Barcodes in Code-128 format are editable. The data integrity features are suitable for preventing basic scanning errors, but offer weak protection against intentional data modification. Modification is facilitated by the grid layout of a ballot which creates predictable values at regular intervals.
Hacked software does not have the ability to change a barcode to any value it prefers. Many barcode characters are precluded by having black lines already printed where a white space would need to exist. The design of the ballot, the number of contests, and the number of candidates competing in each contest will determine which ovals can be manipulated most effectively. The opportunities will vary by ballot style. A vulnerable oval position on the ballot used in one precinct may not be occupied by an oval in another precinct. Hacked software must watch for opportunities and exploit them when available.

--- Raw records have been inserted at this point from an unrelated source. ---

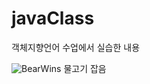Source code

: # javaClass
객체지향언어 수업에서 실습한 내용


![BearWins](https://user-images.githubusercontent.com/87340601/168010095-d75b7f96-0ed6-4017-8168-e73398935f62.png)
물고기 잡음
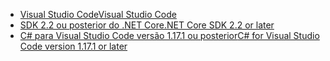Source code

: * [<span data-ttu-id="115f0-101">Visual Studio Code</span><span class="sxs-lookup"><span data-stu-id="115f0-101">Visual Studio Code</span></span>](https://code.visualstudio.com/download)
* [<span data-ttu-id="115f0-102">SDK 2.2 ou posterior do .NET Core</span><span class="sxs-lookup"><span data-stu-id="115f0-102">.NET Core SDK 2.2 or later</span></span>](https://www.microsoft.com/net/download/all)
* [<span data-ttu-id="115f0-103">C# para Visual Studio Code versão 1.17.1 ou posterior</span><span class="sxs-lookup"><span data-stu-id="115f0-103">C# for Visual Studio Code version 1.17.1 or later</span></span>](https://marketplace.visualstudio.com/items?itemName=ms-vscode.csharp)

There are many potential opportunities. A long, 8.5" wide, single-sided ballot (with 23 columns, 99 rows) has 2,277 oval positions. If barcodes were created for all of them, 714 of those barcodes (31%) can be modified to a new value somewhere on the same side of the ballot. Most of those 714 vulnerable barcodes offer more than one option for modification. The white spaces can be filled in different combinations to achieve several values. For example, 093411
can be converted into nine valid barcodes, not just 093011
. The barcode for 100811
has 26 possible alternate values. The average number of possible modifications is 3.22.
The given examples flip votes in the same contest. This is the most obvious use case. It is also possible to modify a vote in one contest to a vote in a different contest, even in a different column or on a different page. Chains of modifications are possible. Hacked software could shift a vote in one contest to a vote in another, then shift a vote in that second contest to a third contest, and finally shift a vote in the third contest back to the first one.
Since 2015, use of barcodes to encode ballot selections in a machine-readable format has spread rapidly throughout American election systems. This has been in large part due to the adoption of ES&S ExpressVote voting machines which utilize Code-128 barcodes. The introduction of the ExpressVote XL, which has the opportunity to print on the paper record after the voter has last seen it, will further that expansion. Awareness of the ways in which these barcodes could be manipulated for malicious purposes is important for making elections more secure.